Memurlarından birisine Ayaz'ı takip edip, durumu incelemesini emretti. Sultanın adamı, Ayaz'ı takip etti. Ayaz bir köşeye çekilip, ayakkabısını çıkardı. İçinden bir akrep düştü. Ayaz, ayakkabısıyla akrebi ezerek, ''Bugün, bana Sultanın huzurunda edebimi bozdurdun. Bugüne kadar sultanın huzurunda bir edepsizliğim görülmemiştir'' diyordu. Memur, durumu Sultan'a arz etti. Ayaz geri dönünce Sultan:
-Ey Ayaz! Bugün niçin edepsizlik yaptın? Ayağını hareket ettirdin, durdun dedi. Ayaz özür diler bir eda ile cevap verdi: ''Kabahat işlemek hizmetçilerin, kölelerin işindendir. Affetmek ise, sultanların şânındandır''.

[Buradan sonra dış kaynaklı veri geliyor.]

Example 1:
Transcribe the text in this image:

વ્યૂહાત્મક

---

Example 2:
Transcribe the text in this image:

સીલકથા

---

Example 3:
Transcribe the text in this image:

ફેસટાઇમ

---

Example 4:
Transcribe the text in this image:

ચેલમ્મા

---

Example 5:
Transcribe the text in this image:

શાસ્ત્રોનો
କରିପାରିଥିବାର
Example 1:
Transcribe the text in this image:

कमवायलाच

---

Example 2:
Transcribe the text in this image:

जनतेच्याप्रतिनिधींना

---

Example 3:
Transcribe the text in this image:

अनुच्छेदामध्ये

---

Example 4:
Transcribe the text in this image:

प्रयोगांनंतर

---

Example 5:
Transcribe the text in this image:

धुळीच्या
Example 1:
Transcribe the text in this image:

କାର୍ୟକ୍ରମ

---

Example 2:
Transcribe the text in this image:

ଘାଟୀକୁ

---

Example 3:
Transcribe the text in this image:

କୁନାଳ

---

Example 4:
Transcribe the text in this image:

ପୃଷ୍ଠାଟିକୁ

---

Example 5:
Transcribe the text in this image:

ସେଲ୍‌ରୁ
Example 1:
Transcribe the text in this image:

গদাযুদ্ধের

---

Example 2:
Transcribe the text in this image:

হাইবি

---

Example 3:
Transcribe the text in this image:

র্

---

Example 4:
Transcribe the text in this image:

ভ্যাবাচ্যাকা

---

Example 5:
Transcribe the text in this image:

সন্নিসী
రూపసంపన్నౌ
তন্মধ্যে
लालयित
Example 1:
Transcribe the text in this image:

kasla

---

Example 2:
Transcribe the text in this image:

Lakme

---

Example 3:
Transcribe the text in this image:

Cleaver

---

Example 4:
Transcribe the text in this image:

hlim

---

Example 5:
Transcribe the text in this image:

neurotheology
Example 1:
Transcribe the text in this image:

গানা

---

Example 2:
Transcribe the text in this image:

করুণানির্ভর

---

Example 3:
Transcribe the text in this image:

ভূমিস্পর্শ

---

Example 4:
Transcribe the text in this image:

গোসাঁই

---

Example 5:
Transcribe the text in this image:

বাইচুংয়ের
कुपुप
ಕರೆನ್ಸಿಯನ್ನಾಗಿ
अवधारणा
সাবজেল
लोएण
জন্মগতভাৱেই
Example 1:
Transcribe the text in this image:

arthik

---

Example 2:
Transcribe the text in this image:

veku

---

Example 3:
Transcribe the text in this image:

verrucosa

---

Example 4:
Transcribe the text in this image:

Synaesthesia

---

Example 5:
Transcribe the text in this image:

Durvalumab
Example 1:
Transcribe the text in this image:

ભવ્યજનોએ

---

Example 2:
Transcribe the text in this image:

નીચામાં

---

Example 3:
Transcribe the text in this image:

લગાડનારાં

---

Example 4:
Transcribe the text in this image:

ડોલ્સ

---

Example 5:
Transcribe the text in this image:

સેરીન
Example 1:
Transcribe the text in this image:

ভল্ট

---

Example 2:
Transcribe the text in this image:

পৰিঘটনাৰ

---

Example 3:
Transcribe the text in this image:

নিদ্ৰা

-Akrep hikayeniz bize ulaştı, deyince:
-Madem ki, haberiniz oldu anlatayım: Sizin saltanat ni'metlerimize kavuşmuş biriyim. Akrep yedi defa ayağımı soktu, dayandım. Ayağımı oynatmadım. Sekizincisinde takadım kalmadı. Ayağımın ucunu yerden kaldırdım.

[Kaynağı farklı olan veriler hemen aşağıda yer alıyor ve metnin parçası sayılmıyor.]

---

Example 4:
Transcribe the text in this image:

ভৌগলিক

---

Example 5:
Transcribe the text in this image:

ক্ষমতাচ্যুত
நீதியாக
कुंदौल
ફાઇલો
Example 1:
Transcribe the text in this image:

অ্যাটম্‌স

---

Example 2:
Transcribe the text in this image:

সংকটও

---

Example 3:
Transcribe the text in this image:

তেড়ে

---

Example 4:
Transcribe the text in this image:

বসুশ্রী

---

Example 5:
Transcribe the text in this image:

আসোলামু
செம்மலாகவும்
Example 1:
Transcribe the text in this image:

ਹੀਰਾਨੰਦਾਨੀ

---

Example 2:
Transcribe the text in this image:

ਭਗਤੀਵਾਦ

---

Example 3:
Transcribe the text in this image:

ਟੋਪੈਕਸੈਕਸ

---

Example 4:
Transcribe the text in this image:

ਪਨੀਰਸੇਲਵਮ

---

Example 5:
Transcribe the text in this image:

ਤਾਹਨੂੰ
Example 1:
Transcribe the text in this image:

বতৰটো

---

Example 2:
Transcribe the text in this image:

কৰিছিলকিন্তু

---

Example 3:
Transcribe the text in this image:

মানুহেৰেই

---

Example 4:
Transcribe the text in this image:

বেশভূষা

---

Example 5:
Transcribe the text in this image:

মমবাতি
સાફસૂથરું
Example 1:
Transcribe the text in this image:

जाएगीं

Ey kardeşim, iyi dikkat et! Bir sultanın yanında, kölenin, hizmetçinin gösterdiği edebe bak!
Bir de makamların en yükseği olan Allahü teâlânın huzurunda ibâdet hâlinde olanların ne edepsizlikler ettiklerini, onlardan ne cüretkâr işler meydana geldiğine bir bakalım!..
Her şey gönlünüzce olsun.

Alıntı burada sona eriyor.